Exercise details: Beneath this instruction is a block of data; output from it exactly the lines that run from the one containing "37: (586, 319)" through the one containing "49: (330, 226)", inclusive.

(Saved entries)
↓↓↓
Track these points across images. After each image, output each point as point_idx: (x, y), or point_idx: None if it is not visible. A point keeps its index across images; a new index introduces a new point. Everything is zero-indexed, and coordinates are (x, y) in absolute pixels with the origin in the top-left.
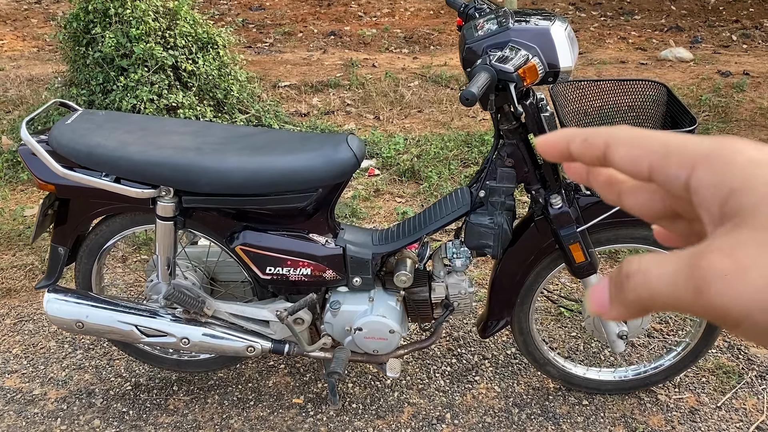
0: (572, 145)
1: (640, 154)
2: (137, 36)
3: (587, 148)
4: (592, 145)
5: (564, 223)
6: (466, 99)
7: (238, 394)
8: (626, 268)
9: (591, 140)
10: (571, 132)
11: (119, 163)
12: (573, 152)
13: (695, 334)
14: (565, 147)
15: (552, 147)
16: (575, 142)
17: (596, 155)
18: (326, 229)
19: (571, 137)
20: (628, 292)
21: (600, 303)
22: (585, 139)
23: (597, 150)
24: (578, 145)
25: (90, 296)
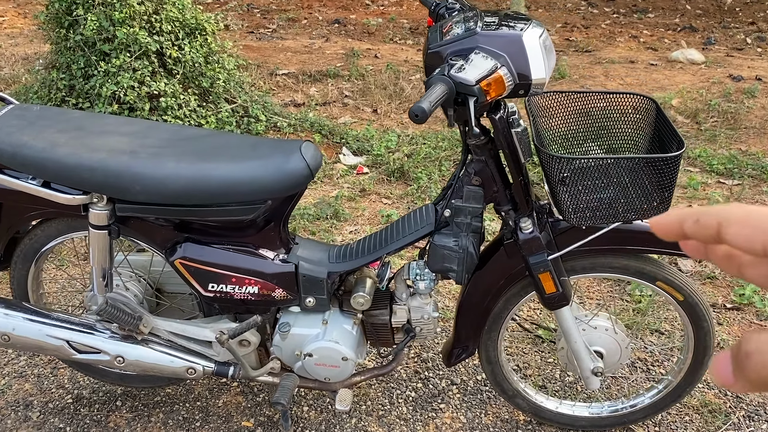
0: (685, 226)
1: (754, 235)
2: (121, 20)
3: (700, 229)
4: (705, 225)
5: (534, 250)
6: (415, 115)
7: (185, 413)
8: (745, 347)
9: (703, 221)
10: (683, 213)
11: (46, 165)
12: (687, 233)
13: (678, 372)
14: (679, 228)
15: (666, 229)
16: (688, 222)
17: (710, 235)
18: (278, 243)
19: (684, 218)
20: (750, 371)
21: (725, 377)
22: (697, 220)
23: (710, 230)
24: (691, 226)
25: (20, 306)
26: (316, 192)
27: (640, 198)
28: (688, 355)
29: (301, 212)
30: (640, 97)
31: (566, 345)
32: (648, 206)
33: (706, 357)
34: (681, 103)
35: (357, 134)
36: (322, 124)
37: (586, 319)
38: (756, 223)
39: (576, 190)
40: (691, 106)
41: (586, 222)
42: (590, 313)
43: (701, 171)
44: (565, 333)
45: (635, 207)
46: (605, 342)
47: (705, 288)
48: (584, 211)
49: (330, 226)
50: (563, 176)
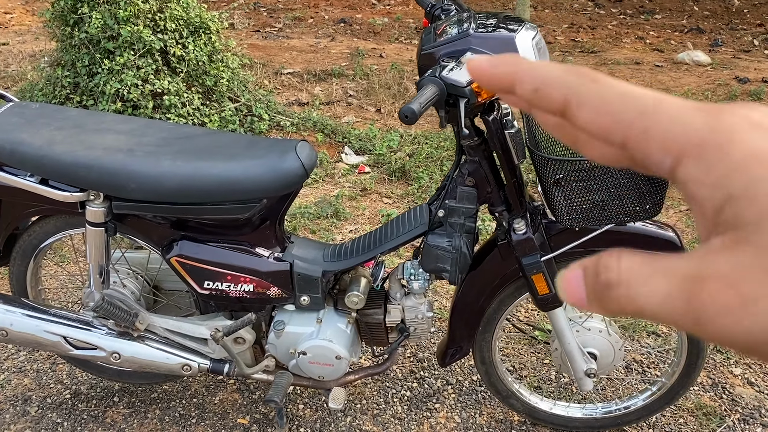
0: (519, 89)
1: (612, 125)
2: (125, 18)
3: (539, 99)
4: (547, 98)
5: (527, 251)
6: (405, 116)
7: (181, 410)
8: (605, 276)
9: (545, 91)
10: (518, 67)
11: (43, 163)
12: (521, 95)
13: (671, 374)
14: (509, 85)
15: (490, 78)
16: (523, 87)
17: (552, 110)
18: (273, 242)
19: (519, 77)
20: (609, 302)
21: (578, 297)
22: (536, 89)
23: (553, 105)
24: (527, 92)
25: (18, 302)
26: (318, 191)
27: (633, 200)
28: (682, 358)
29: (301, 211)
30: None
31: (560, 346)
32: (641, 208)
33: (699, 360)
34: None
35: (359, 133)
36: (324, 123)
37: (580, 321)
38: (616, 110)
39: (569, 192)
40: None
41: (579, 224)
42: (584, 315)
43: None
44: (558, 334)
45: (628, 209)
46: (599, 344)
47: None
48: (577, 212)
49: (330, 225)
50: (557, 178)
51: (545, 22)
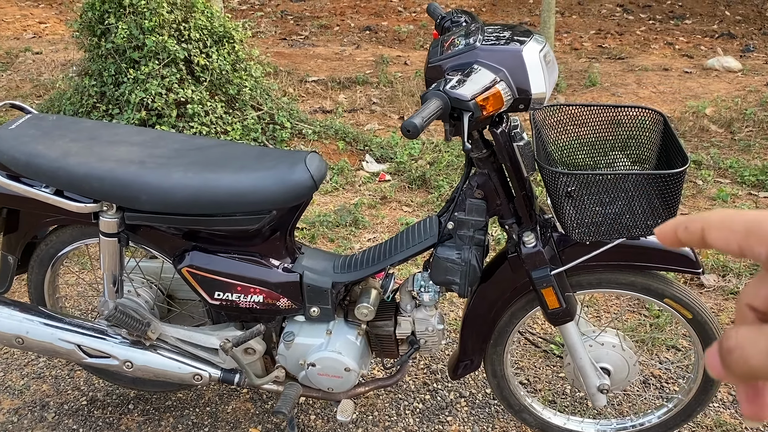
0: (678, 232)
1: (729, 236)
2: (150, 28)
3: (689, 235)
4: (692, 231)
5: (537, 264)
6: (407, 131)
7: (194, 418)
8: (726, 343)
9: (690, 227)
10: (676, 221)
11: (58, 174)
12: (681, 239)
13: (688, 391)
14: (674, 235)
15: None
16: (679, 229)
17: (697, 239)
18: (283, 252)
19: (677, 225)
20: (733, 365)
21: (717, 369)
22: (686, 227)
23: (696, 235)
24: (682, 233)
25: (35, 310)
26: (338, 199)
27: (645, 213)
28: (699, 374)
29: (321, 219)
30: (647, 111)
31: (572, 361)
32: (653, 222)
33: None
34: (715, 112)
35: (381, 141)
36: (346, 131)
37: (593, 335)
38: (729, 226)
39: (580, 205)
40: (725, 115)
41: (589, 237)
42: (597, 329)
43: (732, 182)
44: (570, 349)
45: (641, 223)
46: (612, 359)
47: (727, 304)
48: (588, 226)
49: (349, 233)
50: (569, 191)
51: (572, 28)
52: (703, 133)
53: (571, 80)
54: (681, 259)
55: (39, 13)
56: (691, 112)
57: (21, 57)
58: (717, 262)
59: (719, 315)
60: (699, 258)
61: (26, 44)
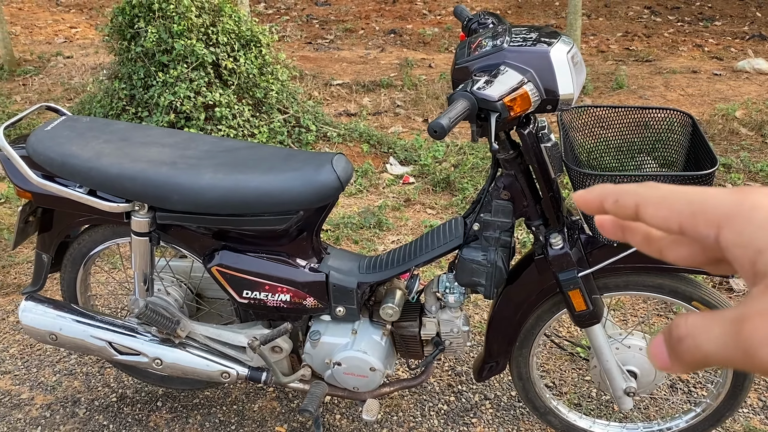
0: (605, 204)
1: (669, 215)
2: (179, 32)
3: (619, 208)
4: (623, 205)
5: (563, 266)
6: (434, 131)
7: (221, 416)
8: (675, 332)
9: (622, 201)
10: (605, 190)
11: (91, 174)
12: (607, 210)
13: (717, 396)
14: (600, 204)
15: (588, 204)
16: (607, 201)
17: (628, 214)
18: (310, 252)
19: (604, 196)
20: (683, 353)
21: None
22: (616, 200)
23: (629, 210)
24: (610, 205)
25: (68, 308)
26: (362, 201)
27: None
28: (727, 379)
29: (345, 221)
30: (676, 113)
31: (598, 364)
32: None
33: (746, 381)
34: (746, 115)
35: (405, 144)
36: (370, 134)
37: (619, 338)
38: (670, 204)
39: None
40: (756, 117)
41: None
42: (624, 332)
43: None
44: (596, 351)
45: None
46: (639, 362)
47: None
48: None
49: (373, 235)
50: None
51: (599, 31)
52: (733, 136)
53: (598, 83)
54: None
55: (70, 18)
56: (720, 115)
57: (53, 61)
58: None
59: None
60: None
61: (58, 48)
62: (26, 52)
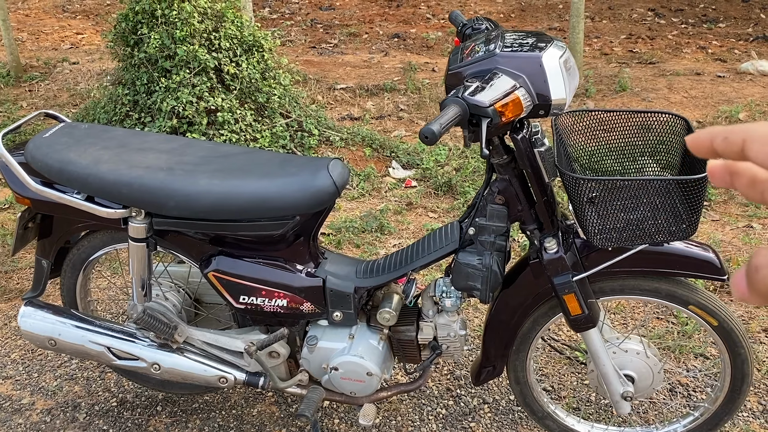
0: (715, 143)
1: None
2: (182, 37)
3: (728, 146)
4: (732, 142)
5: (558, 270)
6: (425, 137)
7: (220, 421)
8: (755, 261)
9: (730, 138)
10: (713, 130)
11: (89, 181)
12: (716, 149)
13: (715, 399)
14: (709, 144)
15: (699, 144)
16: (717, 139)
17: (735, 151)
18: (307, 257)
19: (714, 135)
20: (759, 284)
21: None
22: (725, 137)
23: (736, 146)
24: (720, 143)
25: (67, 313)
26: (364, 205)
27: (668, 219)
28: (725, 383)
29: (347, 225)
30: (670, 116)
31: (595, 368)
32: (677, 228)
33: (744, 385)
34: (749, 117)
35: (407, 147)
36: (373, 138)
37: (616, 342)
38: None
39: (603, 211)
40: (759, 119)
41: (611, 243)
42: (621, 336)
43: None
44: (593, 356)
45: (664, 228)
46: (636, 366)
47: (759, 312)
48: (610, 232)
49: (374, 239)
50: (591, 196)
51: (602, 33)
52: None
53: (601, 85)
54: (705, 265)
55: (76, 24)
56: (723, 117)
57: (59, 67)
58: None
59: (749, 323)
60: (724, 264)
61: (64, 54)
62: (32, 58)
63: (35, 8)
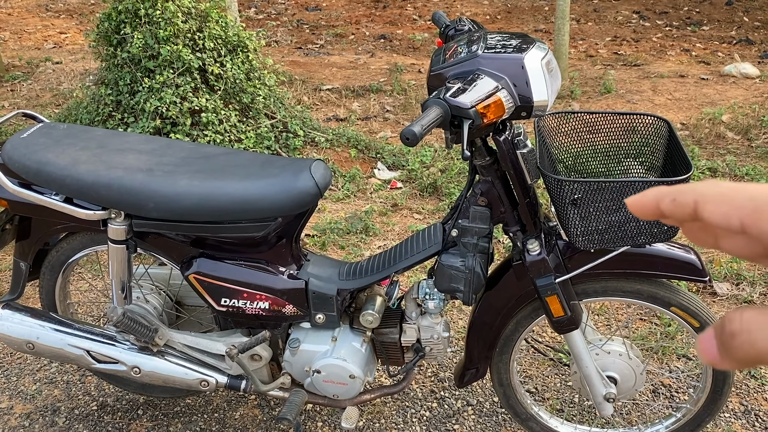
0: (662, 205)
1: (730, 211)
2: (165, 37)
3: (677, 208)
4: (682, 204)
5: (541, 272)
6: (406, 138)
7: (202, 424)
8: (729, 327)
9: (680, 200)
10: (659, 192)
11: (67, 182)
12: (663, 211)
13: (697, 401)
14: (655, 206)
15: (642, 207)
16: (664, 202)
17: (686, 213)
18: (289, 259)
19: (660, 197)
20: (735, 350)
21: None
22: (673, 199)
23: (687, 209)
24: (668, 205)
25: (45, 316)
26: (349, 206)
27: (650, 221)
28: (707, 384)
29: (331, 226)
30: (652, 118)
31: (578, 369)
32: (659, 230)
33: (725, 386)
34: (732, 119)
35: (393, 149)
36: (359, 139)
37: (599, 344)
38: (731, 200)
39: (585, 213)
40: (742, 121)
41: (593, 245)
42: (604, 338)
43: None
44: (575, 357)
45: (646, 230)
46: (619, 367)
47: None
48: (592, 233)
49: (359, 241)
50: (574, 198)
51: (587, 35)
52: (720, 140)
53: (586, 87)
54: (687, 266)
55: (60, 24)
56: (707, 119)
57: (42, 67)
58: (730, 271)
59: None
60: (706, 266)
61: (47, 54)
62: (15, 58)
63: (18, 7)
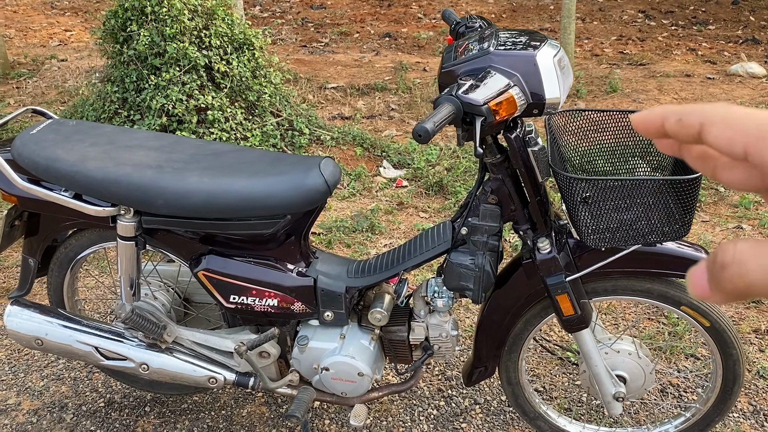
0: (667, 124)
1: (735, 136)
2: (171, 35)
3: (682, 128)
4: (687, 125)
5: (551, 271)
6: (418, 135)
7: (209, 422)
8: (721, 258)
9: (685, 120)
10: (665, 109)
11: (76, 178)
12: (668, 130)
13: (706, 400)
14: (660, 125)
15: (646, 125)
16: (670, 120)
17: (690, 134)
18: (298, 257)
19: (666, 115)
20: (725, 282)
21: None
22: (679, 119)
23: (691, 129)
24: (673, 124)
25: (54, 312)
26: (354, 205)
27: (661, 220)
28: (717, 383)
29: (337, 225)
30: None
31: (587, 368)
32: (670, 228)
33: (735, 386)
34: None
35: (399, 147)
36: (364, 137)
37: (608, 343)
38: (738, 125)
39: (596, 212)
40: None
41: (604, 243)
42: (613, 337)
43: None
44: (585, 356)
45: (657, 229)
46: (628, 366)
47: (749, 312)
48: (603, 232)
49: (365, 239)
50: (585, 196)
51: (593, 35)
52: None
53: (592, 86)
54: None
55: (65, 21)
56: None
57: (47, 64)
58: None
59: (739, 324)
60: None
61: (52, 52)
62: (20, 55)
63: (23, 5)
↑↑↑
Answer to this exercise:
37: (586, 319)
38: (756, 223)
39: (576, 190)
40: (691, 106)
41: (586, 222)
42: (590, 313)
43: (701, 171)
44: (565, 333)
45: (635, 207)
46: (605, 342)
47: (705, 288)
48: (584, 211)
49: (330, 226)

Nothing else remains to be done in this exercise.